(Beginning of Available data)
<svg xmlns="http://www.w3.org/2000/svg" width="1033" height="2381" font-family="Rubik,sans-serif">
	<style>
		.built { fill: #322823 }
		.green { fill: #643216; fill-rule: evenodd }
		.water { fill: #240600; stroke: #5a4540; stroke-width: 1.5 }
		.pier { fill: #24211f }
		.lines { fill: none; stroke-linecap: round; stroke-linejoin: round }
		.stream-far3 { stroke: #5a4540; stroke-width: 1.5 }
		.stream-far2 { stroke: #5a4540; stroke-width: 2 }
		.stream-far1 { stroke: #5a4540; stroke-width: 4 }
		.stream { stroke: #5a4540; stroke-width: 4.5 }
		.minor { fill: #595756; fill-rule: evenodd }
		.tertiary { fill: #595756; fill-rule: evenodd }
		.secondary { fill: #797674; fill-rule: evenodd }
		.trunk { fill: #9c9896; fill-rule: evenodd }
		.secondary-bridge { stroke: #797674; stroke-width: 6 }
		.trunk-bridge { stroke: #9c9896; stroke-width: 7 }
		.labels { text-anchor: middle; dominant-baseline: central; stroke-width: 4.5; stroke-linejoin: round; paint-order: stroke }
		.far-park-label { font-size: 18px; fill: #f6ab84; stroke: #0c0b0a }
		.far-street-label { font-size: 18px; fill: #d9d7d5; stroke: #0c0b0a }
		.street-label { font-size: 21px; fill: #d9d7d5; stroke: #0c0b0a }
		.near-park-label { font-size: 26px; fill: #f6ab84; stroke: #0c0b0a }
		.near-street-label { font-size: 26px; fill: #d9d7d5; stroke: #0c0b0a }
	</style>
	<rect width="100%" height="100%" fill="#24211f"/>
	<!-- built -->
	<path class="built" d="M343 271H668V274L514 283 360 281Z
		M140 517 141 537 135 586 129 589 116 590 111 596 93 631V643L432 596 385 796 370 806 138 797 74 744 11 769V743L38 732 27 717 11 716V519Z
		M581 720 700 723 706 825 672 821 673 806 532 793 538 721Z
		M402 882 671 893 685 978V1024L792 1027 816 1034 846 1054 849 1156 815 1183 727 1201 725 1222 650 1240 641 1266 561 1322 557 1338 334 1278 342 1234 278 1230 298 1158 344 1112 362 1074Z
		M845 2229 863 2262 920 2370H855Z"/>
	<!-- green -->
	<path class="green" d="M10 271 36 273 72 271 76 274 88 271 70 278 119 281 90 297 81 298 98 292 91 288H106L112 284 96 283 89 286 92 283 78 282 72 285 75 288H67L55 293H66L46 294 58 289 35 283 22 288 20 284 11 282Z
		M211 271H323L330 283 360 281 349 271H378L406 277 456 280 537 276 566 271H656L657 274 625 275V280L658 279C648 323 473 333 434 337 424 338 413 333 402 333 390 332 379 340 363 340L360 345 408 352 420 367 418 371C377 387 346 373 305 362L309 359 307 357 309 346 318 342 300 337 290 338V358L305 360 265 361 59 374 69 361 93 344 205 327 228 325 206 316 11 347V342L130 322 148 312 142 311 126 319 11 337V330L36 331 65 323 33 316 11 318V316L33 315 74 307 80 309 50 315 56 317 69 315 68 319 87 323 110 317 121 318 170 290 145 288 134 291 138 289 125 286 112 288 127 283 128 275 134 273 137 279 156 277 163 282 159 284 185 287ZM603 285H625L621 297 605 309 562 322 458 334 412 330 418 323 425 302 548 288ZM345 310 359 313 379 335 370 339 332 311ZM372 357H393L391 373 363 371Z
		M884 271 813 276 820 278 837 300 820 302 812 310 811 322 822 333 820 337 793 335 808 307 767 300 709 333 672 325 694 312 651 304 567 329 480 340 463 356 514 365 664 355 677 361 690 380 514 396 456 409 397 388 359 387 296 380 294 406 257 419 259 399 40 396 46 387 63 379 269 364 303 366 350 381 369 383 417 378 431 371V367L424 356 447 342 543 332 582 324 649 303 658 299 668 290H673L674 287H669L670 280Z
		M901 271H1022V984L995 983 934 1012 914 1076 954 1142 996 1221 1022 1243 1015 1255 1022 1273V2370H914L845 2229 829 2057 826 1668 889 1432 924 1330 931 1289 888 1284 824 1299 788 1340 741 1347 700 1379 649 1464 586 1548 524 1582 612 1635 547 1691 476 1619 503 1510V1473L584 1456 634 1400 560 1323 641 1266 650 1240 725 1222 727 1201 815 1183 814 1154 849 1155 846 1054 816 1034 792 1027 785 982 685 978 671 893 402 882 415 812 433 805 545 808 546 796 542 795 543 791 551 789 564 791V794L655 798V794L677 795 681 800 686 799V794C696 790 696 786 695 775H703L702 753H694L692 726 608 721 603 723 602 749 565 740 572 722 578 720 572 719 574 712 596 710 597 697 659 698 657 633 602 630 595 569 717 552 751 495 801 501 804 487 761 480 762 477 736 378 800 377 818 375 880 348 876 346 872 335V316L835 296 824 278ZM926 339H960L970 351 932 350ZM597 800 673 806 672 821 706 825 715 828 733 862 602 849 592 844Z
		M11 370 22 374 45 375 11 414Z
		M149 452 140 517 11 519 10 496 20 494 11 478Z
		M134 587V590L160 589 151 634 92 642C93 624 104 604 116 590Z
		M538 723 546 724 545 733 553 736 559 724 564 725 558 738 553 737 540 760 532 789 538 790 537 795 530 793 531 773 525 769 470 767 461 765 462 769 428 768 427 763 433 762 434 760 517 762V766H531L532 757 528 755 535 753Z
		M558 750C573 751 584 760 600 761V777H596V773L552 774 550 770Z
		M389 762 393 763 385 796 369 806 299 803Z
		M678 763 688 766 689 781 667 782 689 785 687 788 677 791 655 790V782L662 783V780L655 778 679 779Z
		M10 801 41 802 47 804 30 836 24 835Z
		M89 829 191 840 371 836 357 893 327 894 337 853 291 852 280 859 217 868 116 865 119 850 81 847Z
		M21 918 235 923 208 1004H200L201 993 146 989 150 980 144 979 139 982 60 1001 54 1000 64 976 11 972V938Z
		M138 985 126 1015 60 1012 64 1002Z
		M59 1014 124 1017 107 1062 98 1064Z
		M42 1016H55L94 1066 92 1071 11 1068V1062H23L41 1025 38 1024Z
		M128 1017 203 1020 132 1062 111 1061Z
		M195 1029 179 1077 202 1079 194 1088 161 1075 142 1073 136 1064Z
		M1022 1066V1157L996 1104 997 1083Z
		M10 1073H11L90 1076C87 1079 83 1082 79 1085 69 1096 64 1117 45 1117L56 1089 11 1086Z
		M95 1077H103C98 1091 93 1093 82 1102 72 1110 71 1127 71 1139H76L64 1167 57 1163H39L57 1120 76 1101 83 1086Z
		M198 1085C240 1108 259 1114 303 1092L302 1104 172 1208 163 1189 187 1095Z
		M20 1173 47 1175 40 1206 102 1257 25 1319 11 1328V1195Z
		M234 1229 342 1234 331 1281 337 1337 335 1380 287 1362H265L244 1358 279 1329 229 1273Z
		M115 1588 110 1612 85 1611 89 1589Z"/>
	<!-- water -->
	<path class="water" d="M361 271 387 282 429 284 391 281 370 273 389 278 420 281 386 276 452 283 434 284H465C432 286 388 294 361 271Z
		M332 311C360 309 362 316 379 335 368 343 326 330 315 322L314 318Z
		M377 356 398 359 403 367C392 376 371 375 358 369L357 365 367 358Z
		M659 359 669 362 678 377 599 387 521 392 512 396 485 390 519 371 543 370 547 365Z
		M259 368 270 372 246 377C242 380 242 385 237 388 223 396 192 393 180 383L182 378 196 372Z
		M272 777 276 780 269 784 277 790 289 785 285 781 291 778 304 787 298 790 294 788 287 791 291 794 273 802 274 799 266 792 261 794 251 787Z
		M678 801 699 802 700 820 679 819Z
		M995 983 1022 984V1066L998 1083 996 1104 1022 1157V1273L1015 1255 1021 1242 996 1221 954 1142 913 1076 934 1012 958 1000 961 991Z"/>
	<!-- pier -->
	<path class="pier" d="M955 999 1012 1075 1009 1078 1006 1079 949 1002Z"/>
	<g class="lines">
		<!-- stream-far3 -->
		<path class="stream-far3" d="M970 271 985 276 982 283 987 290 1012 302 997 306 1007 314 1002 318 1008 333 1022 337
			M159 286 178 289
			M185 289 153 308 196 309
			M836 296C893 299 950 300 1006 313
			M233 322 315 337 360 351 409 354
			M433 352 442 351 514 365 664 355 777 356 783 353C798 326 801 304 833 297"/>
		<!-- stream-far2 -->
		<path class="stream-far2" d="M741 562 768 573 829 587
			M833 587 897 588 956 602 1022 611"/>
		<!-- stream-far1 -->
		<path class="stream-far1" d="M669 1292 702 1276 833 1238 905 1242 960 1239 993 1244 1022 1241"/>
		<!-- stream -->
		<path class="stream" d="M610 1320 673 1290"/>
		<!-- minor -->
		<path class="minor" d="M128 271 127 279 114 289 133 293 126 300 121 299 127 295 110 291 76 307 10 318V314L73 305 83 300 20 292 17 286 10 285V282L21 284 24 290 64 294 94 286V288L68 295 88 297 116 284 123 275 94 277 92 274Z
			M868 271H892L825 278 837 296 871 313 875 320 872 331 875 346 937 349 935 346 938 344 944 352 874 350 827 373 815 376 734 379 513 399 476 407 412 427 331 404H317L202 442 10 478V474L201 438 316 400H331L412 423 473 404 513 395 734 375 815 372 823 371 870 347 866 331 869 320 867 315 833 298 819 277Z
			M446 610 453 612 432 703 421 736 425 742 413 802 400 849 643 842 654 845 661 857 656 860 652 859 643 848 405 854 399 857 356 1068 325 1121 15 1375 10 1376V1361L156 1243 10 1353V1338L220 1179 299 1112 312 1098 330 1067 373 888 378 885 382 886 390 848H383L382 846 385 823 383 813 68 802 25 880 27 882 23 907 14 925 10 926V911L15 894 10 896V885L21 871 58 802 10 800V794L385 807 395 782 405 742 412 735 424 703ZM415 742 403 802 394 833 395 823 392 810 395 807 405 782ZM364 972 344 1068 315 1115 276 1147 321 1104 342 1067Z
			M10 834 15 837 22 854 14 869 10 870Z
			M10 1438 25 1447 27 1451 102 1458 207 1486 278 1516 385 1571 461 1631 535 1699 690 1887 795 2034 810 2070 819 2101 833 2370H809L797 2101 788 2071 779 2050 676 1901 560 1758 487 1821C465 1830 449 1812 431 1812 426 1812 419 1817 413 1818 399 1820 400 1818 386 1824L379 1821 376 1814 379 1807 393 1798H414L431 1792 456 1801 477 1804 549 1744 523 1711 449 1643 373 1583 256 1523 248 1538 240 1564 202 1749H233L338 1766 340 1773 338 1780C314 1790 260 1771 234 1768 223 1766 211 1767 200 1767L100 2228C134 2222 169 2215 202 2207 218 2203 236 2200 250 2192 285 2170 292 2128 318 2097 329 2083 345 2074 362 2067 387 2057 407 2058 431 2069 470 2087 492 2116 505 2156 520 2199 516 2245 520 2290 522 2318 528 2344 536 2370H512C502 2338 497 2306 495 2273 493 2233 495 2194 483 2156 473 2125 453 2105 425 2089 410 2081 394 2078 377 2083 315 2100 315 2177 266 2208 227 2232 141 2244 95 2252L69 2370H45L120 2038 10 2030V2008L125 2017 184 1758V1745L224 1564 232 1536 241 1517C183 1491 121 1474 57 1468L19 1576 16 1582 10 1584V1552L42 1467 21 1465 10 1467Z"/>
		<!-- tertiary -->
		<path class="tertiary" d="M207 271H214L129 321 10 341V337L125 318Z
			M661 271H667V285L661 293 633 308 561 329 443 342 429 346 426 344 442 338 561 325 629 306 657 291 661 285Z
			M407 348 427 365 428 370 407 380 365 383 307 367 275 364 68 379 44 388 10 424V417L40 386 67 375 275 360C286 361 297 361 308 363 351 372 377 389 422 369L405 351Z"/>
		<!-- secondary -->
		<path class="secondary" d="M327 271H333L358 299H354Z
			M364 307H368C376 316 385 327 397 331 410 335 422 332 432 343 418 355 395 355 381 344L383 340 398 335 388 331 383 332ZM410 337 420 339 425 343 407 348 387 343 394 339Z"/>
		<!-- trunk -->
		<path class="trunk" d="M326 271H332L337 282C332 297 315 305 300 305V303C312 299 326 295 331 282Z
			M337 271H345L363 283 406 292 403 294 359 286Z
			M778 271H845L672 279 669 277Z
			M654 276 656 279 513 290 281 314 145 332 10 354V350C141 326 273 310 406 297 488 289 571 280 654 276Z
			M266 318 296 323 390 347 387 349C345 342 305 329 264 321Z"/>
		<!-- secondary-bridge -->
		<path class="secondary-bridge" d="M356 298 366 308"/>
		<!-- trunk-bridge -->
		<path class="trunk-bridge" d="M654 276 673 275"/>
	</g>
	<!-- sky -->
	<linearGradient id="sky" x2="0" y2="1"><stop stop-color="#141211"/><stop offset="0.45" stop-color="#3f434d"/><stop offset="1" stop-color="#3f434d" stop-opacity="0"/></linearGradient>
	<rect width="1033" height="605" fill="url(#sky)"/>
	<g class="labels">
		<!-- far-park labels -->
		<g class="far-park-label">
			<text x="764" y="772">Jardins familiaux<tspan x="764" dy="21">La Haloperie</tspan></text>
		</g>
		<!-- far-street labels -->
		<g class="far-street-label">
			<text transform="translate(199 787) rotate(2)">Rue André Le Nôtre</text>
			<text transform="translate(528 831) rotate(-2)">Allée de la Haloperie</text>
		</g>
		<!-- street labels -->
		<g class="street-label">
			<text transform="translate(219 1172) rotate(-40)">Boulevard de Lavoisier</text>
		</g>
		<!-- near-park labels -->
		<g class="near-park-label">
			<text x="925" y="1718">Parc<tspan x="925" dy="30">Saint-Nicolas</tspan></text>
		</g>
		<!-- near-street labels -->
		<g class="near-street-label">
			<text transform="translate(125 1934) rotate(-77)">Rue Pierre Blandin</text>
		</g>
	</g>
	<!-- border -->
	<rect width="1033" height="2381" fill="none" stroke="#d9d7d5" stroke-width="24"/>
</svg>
(End of Available data)
Run a filter over the data above and keep each line that contains the word "lines".

		.lines { fill: none; stroke-linecap: round; stroke-linejoin: round }
	<g class="lines">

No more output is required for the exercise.